Tunis: Libya’s National Oil Corporation (NOC) has been coordinating with military forces from eastern Libya and has “no reason to believe” it will not regain control of the Es Sider and Ras Lanuf oil ports, NOC’s chairman said.
The loss and recapture of the ports this month by the eastern-based Libyan National Army (LNA) had raised doubts over its willingness to let the Tripoli-based NOC manage the ports.
Revenue from the sites is controlled by a central bank and UN-backed government in the capital which pro-LNA factions oppose.
Eastern officials accuse rivals in Tripoli and the western city of Misrata of supporting a March 3 attack on the ports by a faction known as the Benghazi Defence Brigades (BDB).
An oil guard commander appointed by the UN-backed government was deployed to secure them.
After they were retaken, the head of a Benghazi NOC office appointed by Libya’s eastern government said he was pulling out of an NOC unification deal signed in July and an LNA spokesman said there would be no immediate decision on a handover.
But in written responses provided to Reuters, Mustafa Sanalla, the Tripoli-based NOC chairman, said his staff had already been working with the LNA.
“We have been coordinating our assessment of the facilities with them,” Sanalla said, in his first public comments since the ports were retaken.
“We have no reason to believe control of the ports will not be handed back to NOC.” Es Sider and Ras Lanuf have a combined potential capacity of 600,000 barrels per day (bpd).
Operations there and at two other ports southwest of Benghazi are crucial to the NOC’s efforts to revive Libya’s output, which has been crippled by years of conflict and political chaos.

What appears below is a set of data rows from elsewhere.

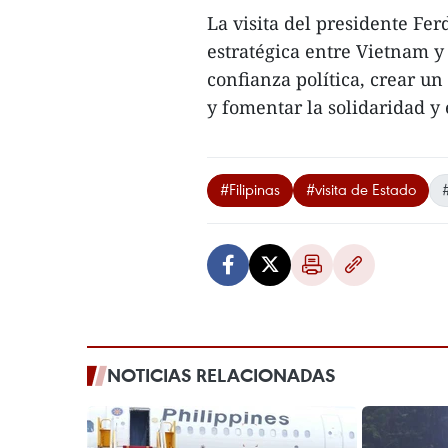
La visita del presidente Fer
estratégica entre Vietnam y 
confianza política, crear u
y fomentar la solidaridad y 
#Filipinas
#visita de Estado
NOTICIAS RELACIONADAS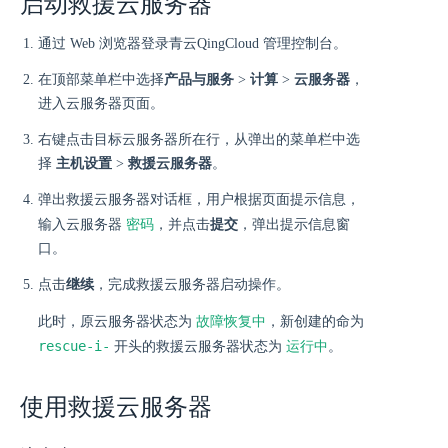
启动救援云服务器
通过 Web 浏览器登录青云QingCloud 管理控制台。
在顶部菜单栏中选择
产品与服务
>
计算
>
云服务器
，
进入云服务器页面。
右键点击目标云服务器所在行，从弹出的菜单栏中选
择
主机设置
>
救援云服务器
。
弹出救援云服务器对话框，用户根据页面提示信息，
密码
输入云服务器
，并点击
提交
，弹出提示信息窗
口。
点击
继续
，完成救援云服务器启动操作。
故障恢复中
此时，原云服务器状态为
，新创建的命为
rescue-i-
运行中
开头的救援云服务器状态为
。
使用救援云服务器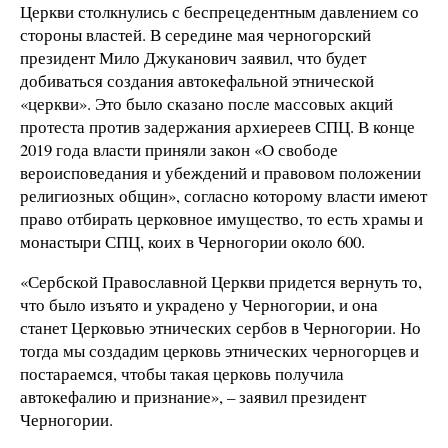
Церкви столкнулись с беспрецедентным давлением со
стороны властей. В середине мая черногорский
президент Мило Джуканович заявил, что будет
добиваться создания автокефальной этнической
«церкви». Это было сказано после массовых акций
протеста против задержания архиереев СПЦ. В конце
2019 года власти приняли закон «О свободе
вероисповедания и убеждений и правовом положении
религиозных общин», согласно которому власти имеют
право отбирать церковное имущество, то есть храмы и
монастыри СПЦ, коих в Черногории около 600.
«Сербской Православной Церкви придется вернуть то,
что было изъято и украдено у Черногории, и она
станет Церковью этнических сербов в Черногории. Но
тогда мы создадим церковь этнических черногорцев и
постараемся, чтобы такая церковь получила
автокефалию и признание», – заявил президент
Черногории.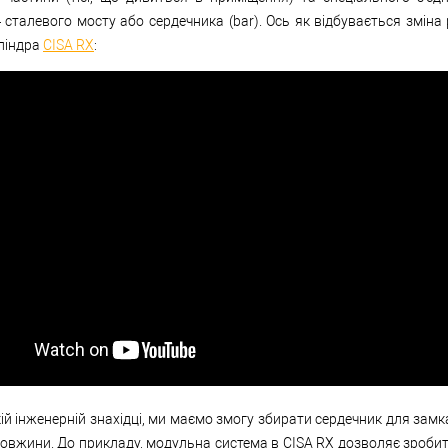
сталевого мосту або сердечника (bar). Ось як відбувається зміна 
ліндра
CISA RX
:
ій інженерній знахідці, ми маємо змогу збирати сердечник для замк
довжини. До прикладу, модульна система в CISA RX дозволяє зробит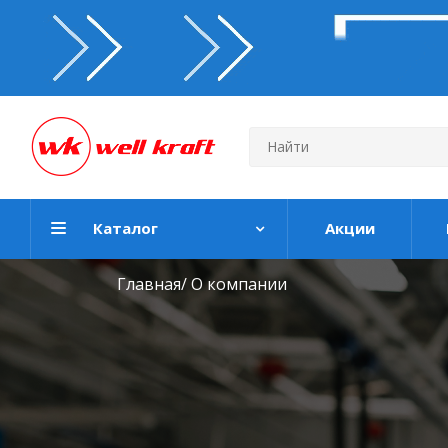
Каталог
Акции
Главная
/ О компании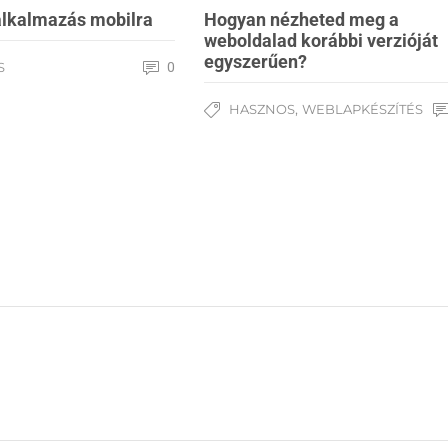
alkalmazás mobilra
Hogyan nézheted meg a
weboldalad korábbi verzióját
egyszerűen?
S
0
,
HASZNOS
WEBLAPKÉSZÍTÉS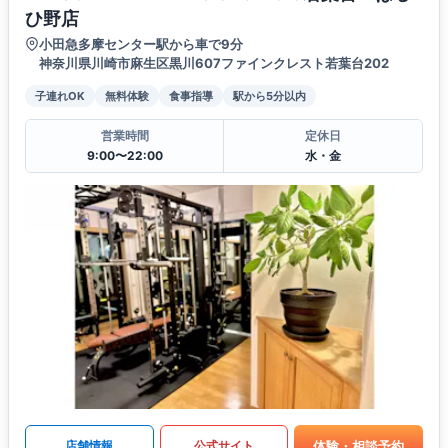
ひ野店
小田急多摩センター駅から車で9分
神奈川県川崎市麻生区黒川607ファインクレスト若葉台202
子連れOK
無料体験
食事指導
駅から5分以内
営業時間
定休日
9:00〜22:00
水・金
体験・相談予約
店舗情報
公式サイト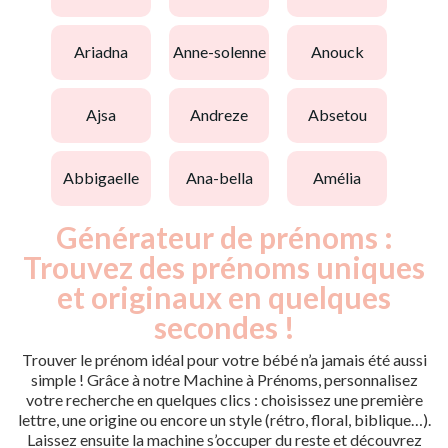
ariadna
anne-solenne
anouck
ajsa
andreze
absetou
abbigaelle
ana-bella
amélia
Générateur de prénoms :
Trouvez des prénoms uniques
et originaux en quelques
secondes !
Trouver le prénom idéal pour votre bébé n’a jamais été aussi
simple ! Grâce à notre Machine à Prénoms, personnalisez
votre recherche en quelques clics : choisissez une première
lettre, une origine ou encore un style (rétro, floral, biblique…).
Laissez ensuite la machine s’occuper du reste et découvrez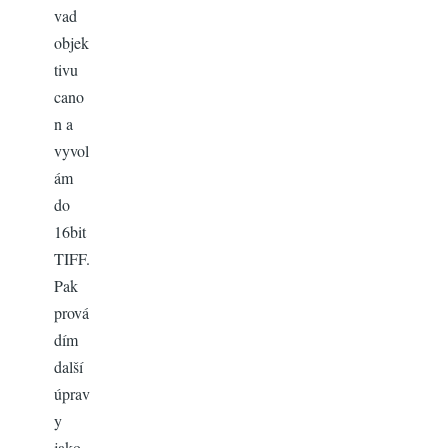
vad
objek
tivu
cano
n a
vyvol
ám
do
16bit
TIFF.
Pak
prová
dím
další
úprav
y
jako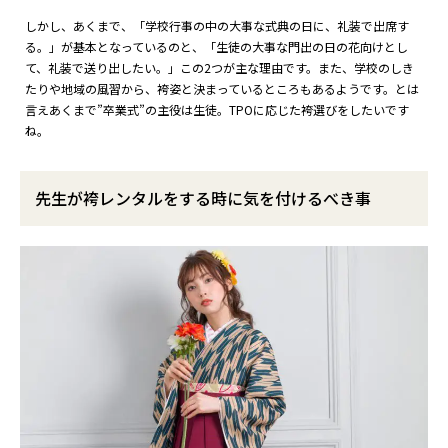
しかし、あくまで、「学校行事の中の大事な式典の日に、礼装で出席す
る。」が基本となっているのと、「生徒の大事な門出の日の花向けとし
て、礼装で送り出したい。」この2つが主な理由です。また、学校のしき
たりや地域の風習から、袴姿と決まっているところもあるようです。とは
言えあくまで”卒業式”の主役は生徒。TPOに応じた袴選びをしたいです
ね。
先生が袴レンタルをする時に気を付けるべき事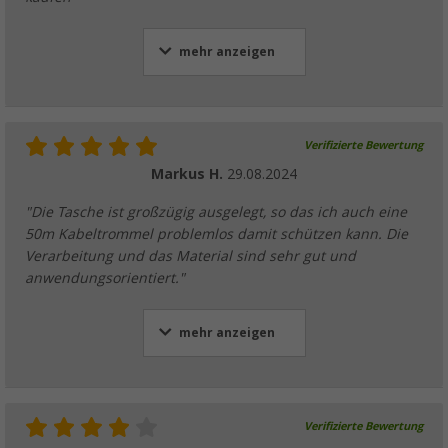
mehr anzeigen
Verifizierte Bewertung
Markus H.
29.08.2024
"Die Tasche ist großzügig ausgelegt, so das ich auch eine
50m Kabeltrommel problemlos damit schützen kann. Die
Verarbeitung und das Material sind sehr gut und
anwendungsorientiert."
mehr anzeigen
Verifizierte Bewertung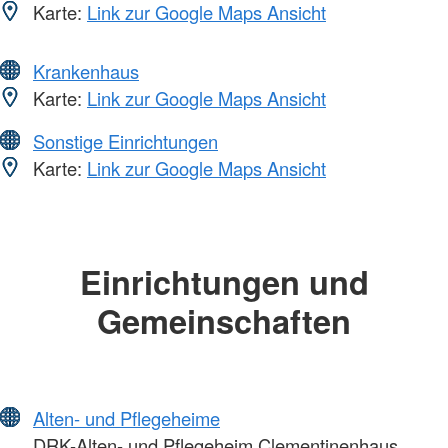
Karte:
Link zur Google Maps Ansicht
Krankenhaus
Karte:
Link zur Google Maps Ansicht
Sonstige Einrichtungen
Karte:
Link zur Google Maps Ansicht
Einrichtungen und
Gemeinschaften
Alten- und Pflegeheime
DRK-Alten- und Pflegeheim Clementinenhaus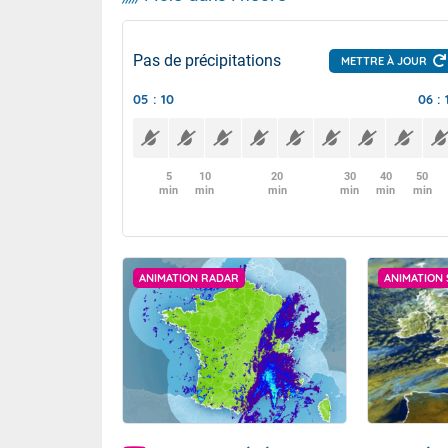
Pas de précipitations
METTRE À JOUR
05 : 10
06 : 
5
10
20
30
40
50
min
min
min
min
min
min
ANIMATION RADAR
ANIMATION 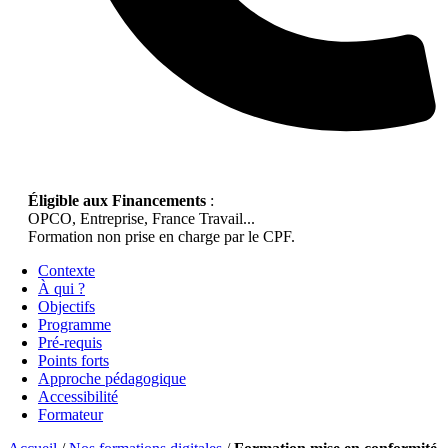
Éligible aux Financements
:
OPCO, Entreprise, France Travail...
Formation non prise en charge par le CPF.
Contexte
À qui ?
Objectifs
Programme
Pré-requis
Points forts
Approche pédagogique
Accessibilité
Formateur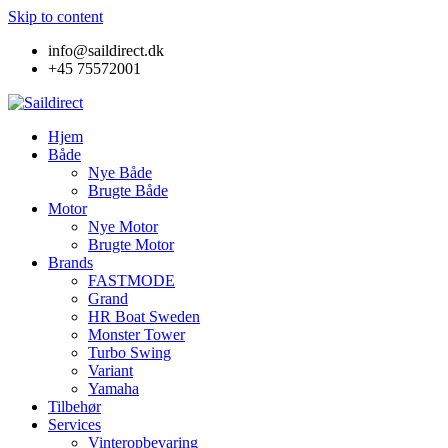
Skip to content
info@saildirect.dk
+45 75572001
Hjem
Både
Nye Både
Brugte Både
Motor
Nye Motor
Brugte Motor
Brands
FASTMODE
Grand
HR Boat Sweden
Monster Tower
Turbo Swing
Variant
Yamaha
Tilbehør
Services
Vinteropbevaring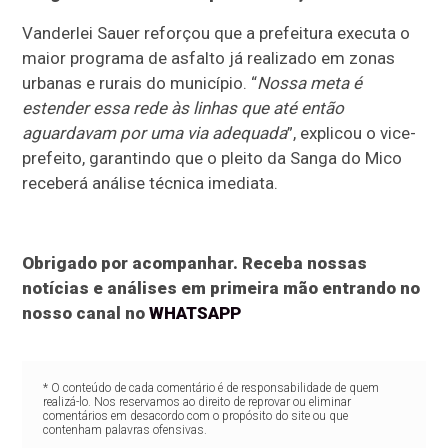
Vanderlei Sauer reforçou que a prefeitura executa o
maior programa de asfalto já realizado em zonas
urbanas e rurais do município. “
Nossa meta é
estender essa rede às linhas que até então
aguardavam por uma via adequada
”, explicou o vice-
prefeito, garantindo que o pleito da Sanga do Mico
receberá análise técnica imediata.
Obrigado por acompanhar. Receba nossas
notícias e análises em primeira mão entrando no
nosso canal no
WHATSAPP
* O conteúdo de cada comentário é de responsabilidade de quem
realizá-lo. Nos reservamos ao direito de reprovar ou eliminar
comentários em desacordo com o propósito do site ou que
contenham palavras ofensivas.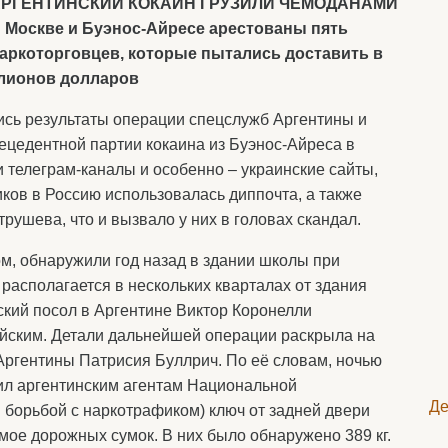
РГЕНТИНСКИЙ КОКАИН ГРУЗИЛИ ЧЕМОДАНАМИ
 Москве и Буэнос-Айресе арестованы пять
аркоторговцев, которые пытались доставить в
ллионов долларов
сь результаты операции спецслужб Аргентины и
цедентной партии кокаина из Буэнос-Айреса в
 телеграм-каналы и особенно – украинские сайты,
иков в Россию использовалась диппочта, а также
ушева, что и вызвало у них в головах скандал.
ом, обнаружили год назад в здании школы при
располагается в нескольких кварталах от здания
ский посол в Аргентине Виктор Коронелли
ским. Детали дальнейшей операции раскрыла на
Аргентины Патрисия Буллрич. По её словам, ночью
ил аргентинским агентам Национальной
Де
 борьбой с наркотрафиком) ключ от задней двери
мое дорожных сумок. В них было обнаружено 389 кг.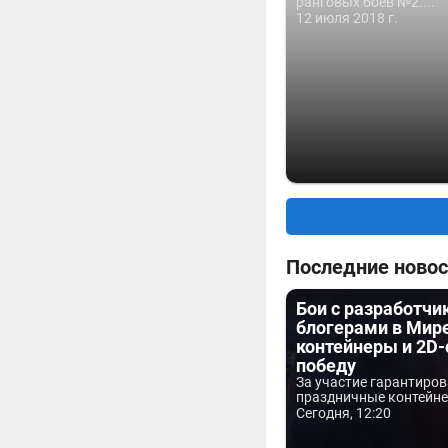
ранговых боев №2....
12 июля 2018 г.
Последние новос
Бои с разработчи
блогерами в Мире
контейнеры и 2D-
победу
За участие гарантиро
праздничные контейнер
Сегодня, 12:20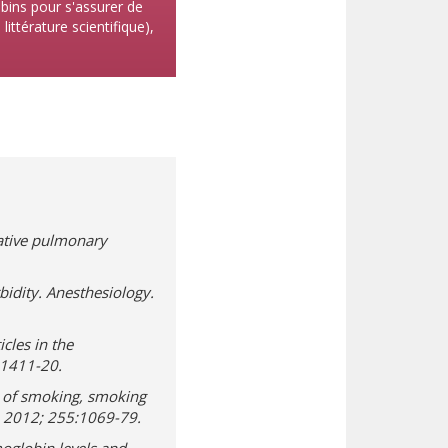
bins pour s'assurer de
ittérature scientifique),
ative pulmonary
idity. Anesthesiology.
cles in the
0:1411-20.
t of smoking, smoking
y. 2012; 255:1069-79.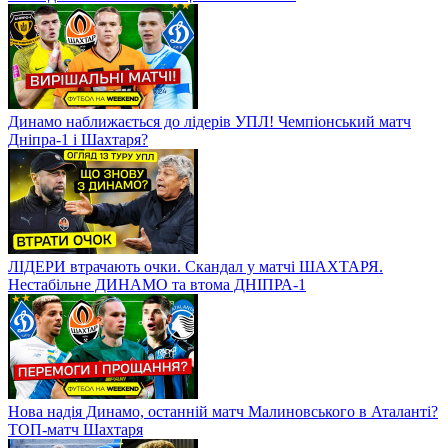
Динамо наближається до лідерів УПЛ! Чемпіонський матч
Дніпра-1 і Шахтаря?
ЛІДЕРИ втрачають очки. Скандал у матчі ШАХТАРЯ.
Нестабільне ДИНАМО та втома ДНІПРА-1
Нова надія Динамо, останній матч Малиновського в Аталанті?
ТОП-матч Шахтаря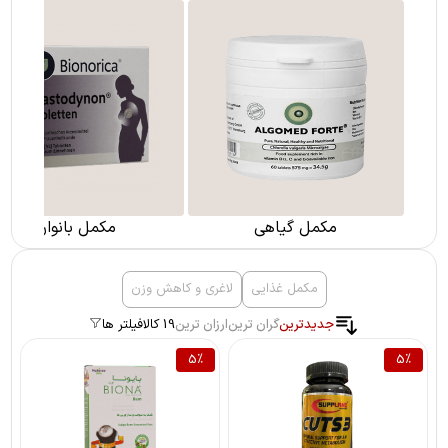
مکمل گیاهی
مکمل بانوان
مکمل غذایی
لاغری و کاهش وزن
جدیدترین
گران ترین
ارزان ترین
19 کالا
فیلتر ها
5
%
5
%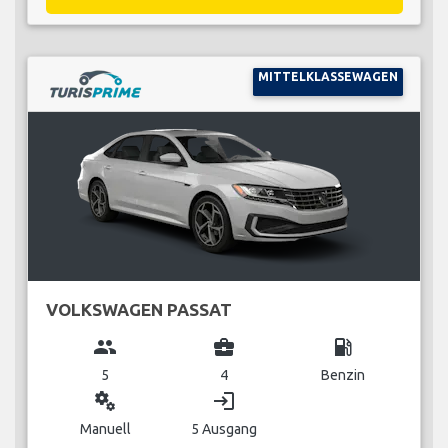
MITTELKLASSEWAGEN
VOLKSWAGEN PASSAT
group
business_center
local_gas_station
5
4
Benzin
miscellaneous_services
login
Manuell
5 Ausgang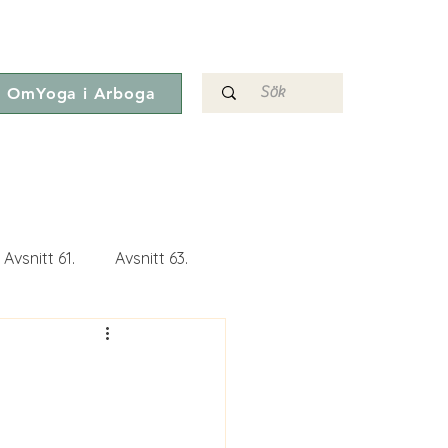
OmYoga i Arboga
Avsnitt 61.
Avsnitt 63.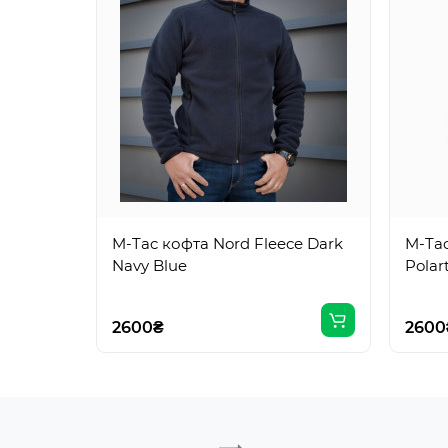
M-Tac кофта Nord Fleece Dark
M-Tac
Navy Blue
Polar
2600₴
2600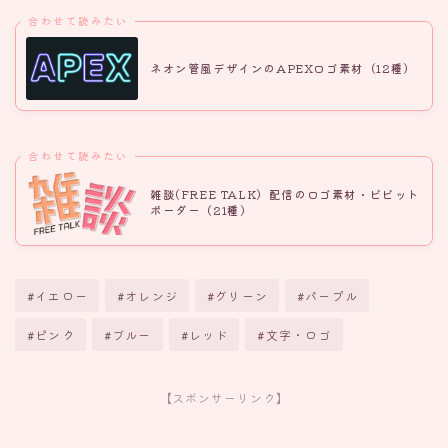
合わせて読みたい
ネオン管風デザインのAPEXロゴ素材（12種）
合わせて読みたい
雑談(FREE TALK）配信のロゴ素材・ビビット
ボーダー（21種）
#イエロー
#オレンジ
#グリーン
#パープル
#ピンク
#ブルー
#レッド
#文字・ロゴ
【スポンサーリンク】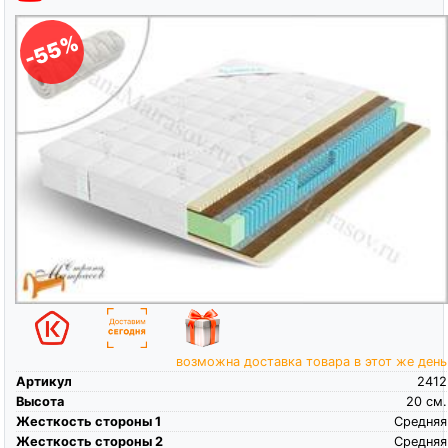
-55%
возможна доставка товара в этот же день
Артикул
2412
Высота
20
см.
Жесткость стороны 1
Средняя
Жесткость стороны 2
Средняя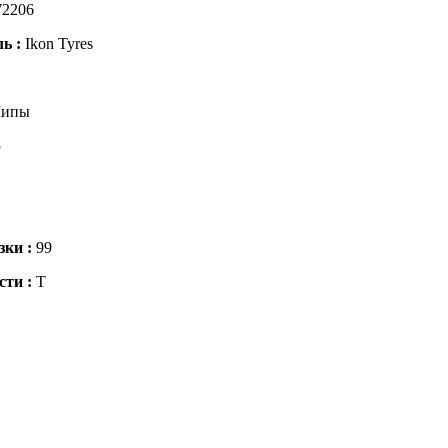
72206
ль :
Ikon Tyres
ипы
5
зки :
99
сти :
T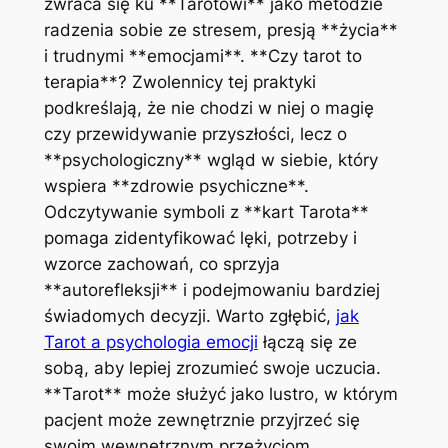
zwraca się ku **Tarotowi** jako metodzie
radzenia sobie ze stresem, presją **życia**
i trudnymi **emocjami**. **Czy tarot to
terapia**? Zwolennicy tej praktyki
podkreślają, że nie chodzi w niej o magię
czy przewidywanie przyszłości, lecz o
**psychologiczny** wgląd w siebie, który
wspiera **zdrowie psychiczne**.
Odczytywanie symboli z **kart Tarota**
pomaga zidentyfikować lęki, potrzeby i
wzorce zachowań, co sprzyja
**autorefleksji** i podejmowaniu bardziej
świadomych decyzji. Warto zgłębić,
jak
Tarot a psychologia emocji
łączą się ze
sobą, aby lepiej zrozumieć swoje uczucia.
**Tarot** może służyć jako lustro, w którym
pacjent może zewnętrznie przyjrzeć się
swoim wewnętrznym przeżyciom,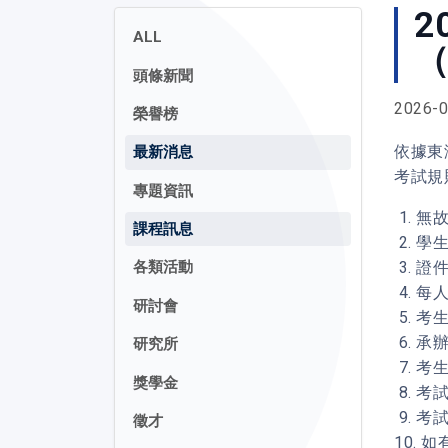
2
ALL
（
頭條新聞
2026-0
榮譽榜
依據東
最新消息
考試規
專題資訊
1. 
課程訊息
2. 
3. 
各類活動
4. 
研討會
5. 
6. 
研究所
7. 
獎學金
8. 
9. 
徵才
10.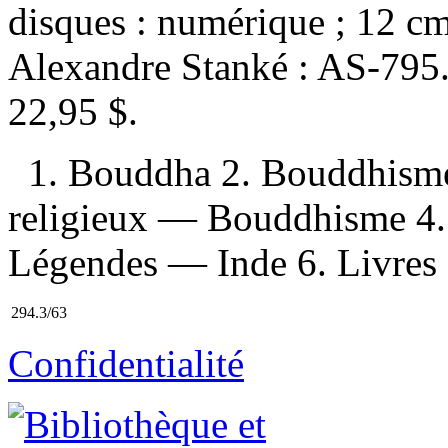
disques : numérique ; 12 c
Alexandre Stanké :
AS-795
22,95 $
.
1. Bouddha 2. Bouddhisme
religieux — Bouddhisme 4.
Légendes — Inde 6. Livres a
294.3/63
Confidentialité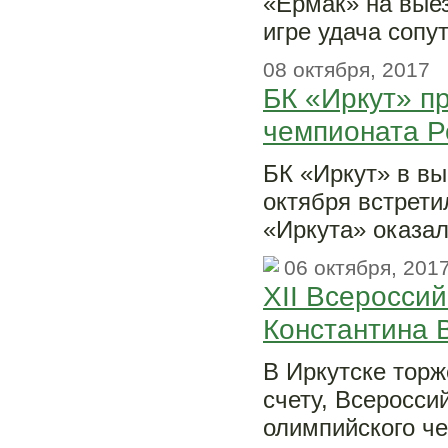
«Ермак» на выез
игре удача сопу
08 октября, 2017
БК «Иркут» п
чемпионата Р
БК «Иркут» в вы
октября встрет
«Иркута» оказал
06 октября, 201
XII Всероссий
Константина 
В Иркутске тор
счету, Всеросси
олимпийского че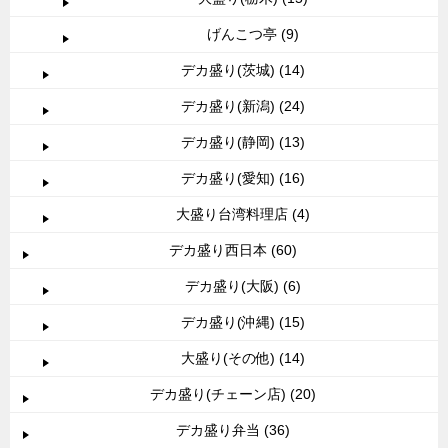
げんこつ亭 (9)
デカ盛り(茨城) (14)
デカ盛り(新潟) (24)
デカ盛り(静岡) (13)
デカ盛り(愛知) (16)
大盛り台湾料理店 (4)
デカ盛り西日本 (60)
デカ盛り(大阪) (6)
デカ盛り(沖縄) (15)
大盛り(その他) (14)
デカ盛り(チェーン店) (20)
デカ盛り弁当 (36)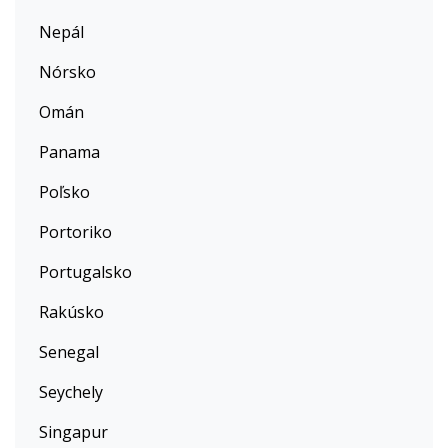
Nepál
Nórsko
Omán
Panama
Poľsko
Portoriko
Portugalsko
Rakúsko
Senegal
Seychely
Singapur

The LNA took over the ports in September, ending a two-year blockade at three of them and quickly inviting the NOC to resume exports.
Es Sider and Ras Lanuf were badly damaged in previous rounds of fighting and have been operating well below normal levels.
The latest clashes, which included ground battles and more than a week of LNA air strikes, had dented the LNA’s claim it could defend the ports and led to fears that facilities would suffer further damage.
But Waha Oil Company resumed pumping to Es Sider on Saturday and Sanalla said the NOC had decided to restart operations at the ports based on technical assessments and a review by military engineers.
“For the most part, the facilities are not damaged. In one or two locations, some work needs to be done by the military engineers. Our workers are returning to their terminals gradually.” Reuters journalists observed little apparent additional damage to the ports during a visit on Thursday.
An engineer at the Waha oilfield said on Sunday it was pumping 25,000 bpd to Es Sider as it restarted production, which stood at 75,000 bpd before the clashes.
Sanalla said the NOC was hoping to raise overall production to 800,000 bpd by the end of April from 611,000 bpd currently.
Libya along with Nigeria has been exempted from production cuts recently agreed by the Organisation of the Petroleum Exporting Countries (Opec).
However, any gains in Libya remain fragile as long as the political turmoil that has fractured the country since its 2011 uprising continues.
Oil accounts for nearly all of Libya’s income and pipelines and ports have been repeatedly blockaded by local groups seeking political and financial gain.
Eastern authorities have attempted to sell oil independently, but have been blocked by international sanctions which remain in place.
Oil facilities are protected by the Petroleum Facilities Guard (PFG) but PFG units often operate independently or for a particular political faction.
Sanalla said a neutral PFG should have a role, “but under the authority and real management of NOC”.
“Putting the PFG under the NOC would, we think, go a long way to removing Libya’s oil assets as an object of military competition,” he said.
“Unless oil assets are taken off the table as an object of conflict, unless the oil industry is ring-fenced from our political conflict, then the possibility of more fighting remains.”